START INFORMATION SUPPLIED

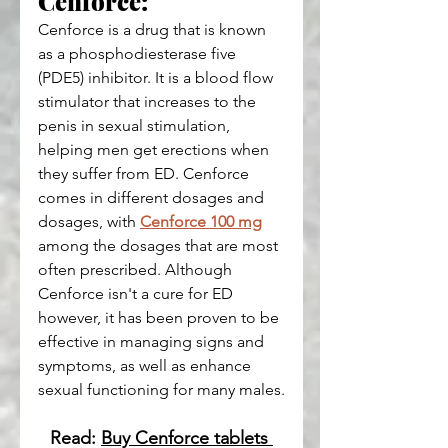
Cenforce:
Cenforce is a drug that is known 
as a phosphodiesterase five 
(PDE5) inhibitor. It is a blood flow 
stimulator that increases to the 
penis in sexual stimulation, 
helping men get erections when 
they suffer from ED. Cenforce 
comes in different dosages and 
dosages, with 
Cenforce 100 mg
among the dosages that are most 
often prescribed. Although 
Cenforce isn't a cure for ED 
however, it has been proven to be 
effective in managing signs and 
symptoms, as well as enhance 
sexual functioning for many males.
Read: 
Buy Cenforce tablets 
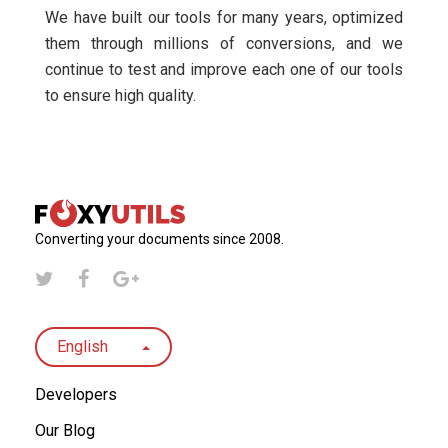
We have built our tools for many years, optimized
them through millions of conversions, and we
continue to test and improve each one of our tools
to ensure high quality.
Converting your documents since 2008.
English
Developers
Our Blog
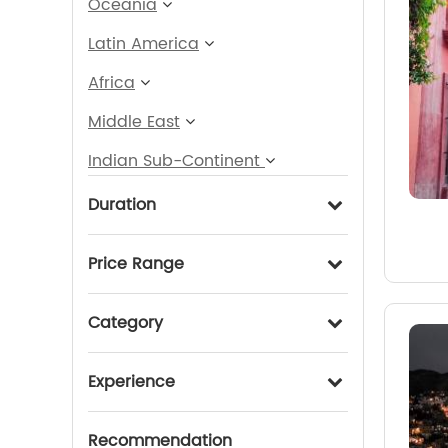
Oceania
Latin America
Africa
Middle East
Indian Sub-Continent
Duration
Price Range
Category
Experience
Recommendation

END INFORMATION SUPPLIED
START INFORMATION SUPPLIED

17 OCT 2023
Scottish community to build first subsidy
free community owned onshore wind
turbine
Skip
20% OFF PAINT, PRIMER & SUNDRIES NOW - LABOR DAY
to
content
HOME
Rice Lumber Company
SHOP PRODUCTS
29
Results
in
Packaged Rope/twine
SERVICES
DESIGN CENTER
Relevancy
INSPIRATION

END INFORMATION SUPPLIED
START INFORMATION SUPPLIED

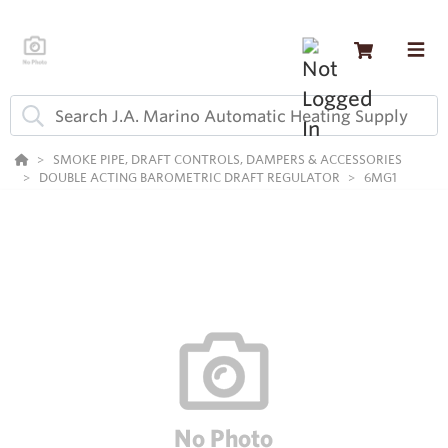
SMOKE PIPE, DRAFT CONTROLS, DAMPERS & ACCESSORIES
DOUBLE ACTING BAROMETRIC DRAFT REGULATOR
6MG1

END INFORMATION SUPPLIED

WORK ITEM |
Using the entries above, return exactly the lines from the line with "Packaged Rope/twine" to the line with "INSPIRATION", counting both of those lines.

SOLUTION TO THE PROBLEM |
Packaged Rope/twine
SERVICES
DESIGN CENTER
Relevancy
INSPIRATION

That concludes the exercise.